Good luck with the move btw.
05-17-2001, 03:40 PM
I went to school in OP and had to do 20 hours of Community Service, and it was for a grade. It wasn't too bad, but alot of people didn't do it and got F s.
05-17-2001, 08:29 PM
I've reflected on this a bit, and I think the thing that bothers me the most about it is that the school is forcing students to do non-school related things. Perhaps it's just the rebel in me, but to me, this would be like my boss telling me, after a hard week at work, to go mow somebody's yard for free on the weekend.
Chicago public schools also have a lot bigger problems than kids refusing to do community service.
It seems a better way to implement this program would be to make it voluntary, but reward participants with extra credits. If they worked it that way, I'd think it was great. But forcing it on people is BS, IMHO.
05-17-2001, 10:30 PM
My kids are required to do community service as part of their school program, and I think it is a good deal for them. Community Service is not required across the whole school system here. My kids opted into a supposedly "more rigorous" curriculum, and CS was part of the deal.

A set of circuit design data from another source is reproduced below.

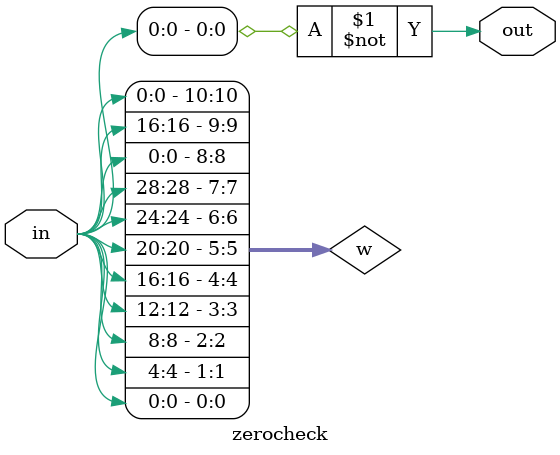
<source format=v>
module zerocheck(out, in);
	output out;
	input [31:0] in;
	wire [10:0] w;

	parameter delay = 50;
	
	or #delay or0(w[0], in[3:0]);	
	or #delay or1(w[1], in[7:4]);	
	or #delay or2(w[2], in[11:8]);	
	or #delay or3(w[3], in[15:12]);	
	or #delay or4(w[4], in[19:16]);	
	or #delay or5(w[5], in[23:20]);	
	or #delay or6(w[6], in[27:24]);	
	or #delay or7(w[7], in[31:28]);

	or #delay and0(w[8], w[3:0]);
	or #delay and1(w[9], w[7:4]);

	or #delay and3(w[10], w[9:8]);

	not #delay not0(out, w[10]);
endmodule

</source>
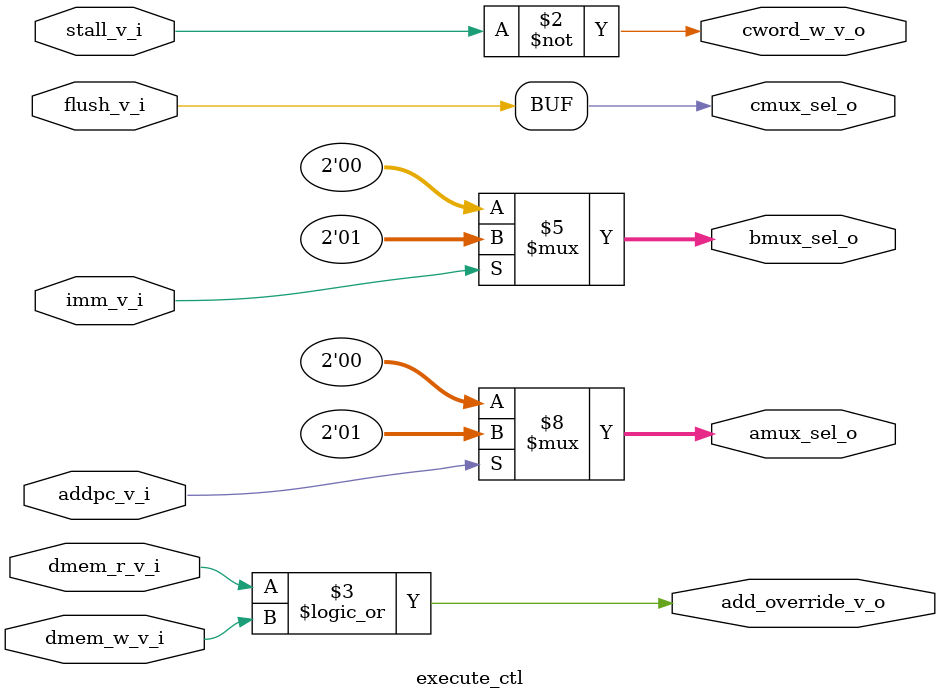
<source format=sv>
module execute_ctl 
  ( input logic stall_v_i
    , input logic flush_v_i
    
    , output logic cmux_sel_o
    , output logic cword_w_v_o
    
    , input logic dmem_r_v_i
    , input logic dmem_w_v_i
    , input logic imm_v_i
    , input logic addpc_v_i
    
    , output logic[1:0] amux_sel_o
    , output logic[1:0] bmux_sel_o
    
    , output logic add_override_v_o
    );


always_comb begin
  cword_w_v_o = ~stall_v_i;
  cmux_sel_o = flush_v_i;
  
  if(addpc_v_i) begin
    amux_sel_o = 2'b01;
  end else begin
    amux_sel_o = 2'b00;
  end
  
  if (imm_v_i) begin
    bmux_sel_o = 2'b01;
  end else begin
    bmux_sel_o = 2'b00;
  end
  
  add_override_v_o = dmem_r_v_i || dmem_w_v_i;
end


endmodule : execute_ctl


</source>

As said by others, the CS can take quite a few forms, and I haven't heard of any of my kids friends picking up garbage - you're right, no kids want to do that kinda stuff. Some volunteer at hospitals, nursing homes - Many church activities that they might of done anyway can count as CS. My kids have served at banquets held for several nonprofit organizations, put GoodWill baskets together at Christmas time, and stuff like that. It gets them involved in the commnunity - out of their own little worlds. I think it does them good to give a little back, and 40 hours over the year is no great burden.
Working a job for pay can also accomplish many of the same goals. My oldest has a job, and getting payed for accomplishing something is a valuable life lesson. But I think it is also a good thing to help out others, without expecting a reward for yourself other than self satisfication.
05-17-2001, 10:44 PM
Another thing in favor of this being required; these kids may be exposed to an event that may drastically change the direction their life is headed. Community service can make you feel like you really do have the power to change the world, and it's like the butterflies in South America: even a little change can create the ripple effect and who knows where it will stop. I'm just glad that there are people that do this without even thinkin about it and I wish that more younger people did it of their own free will. Goodnite all.
05-17-2001, 10:47 PM
Good nite Smitty. :cool:
05-17-2001, 11:41 PM
I think its BS to require the kids to do this.....unless it is part of a civics course that they elect to take. Can the kids do their service during school hours ?? If its mandatory for them then they should be able to do their time during the normal school hours...IMO
Interisting Idea. I heard on the news a few weeks back, were some dorm's required it in order to stay there.
Frazod, I understand your angery, I too have lived in a few towns were I could care less about the town. But it does have to begin somewere. I agree with most of the points made here supporting it, but I think it could be done better.
Working for money is good, BUT most kids could care less about working, because mom & dad open there wallets for everything.
I think It should be required, for those students who are not employed, or involved in afterschool activities. This way it gives them something to do, and maybe gives them some sense of being apart of the community.
As for requiring it during school hours? please they spend a total of what 6 hours in actuall class time a day? I don't think the loss of A little after school time is gonna hurt them.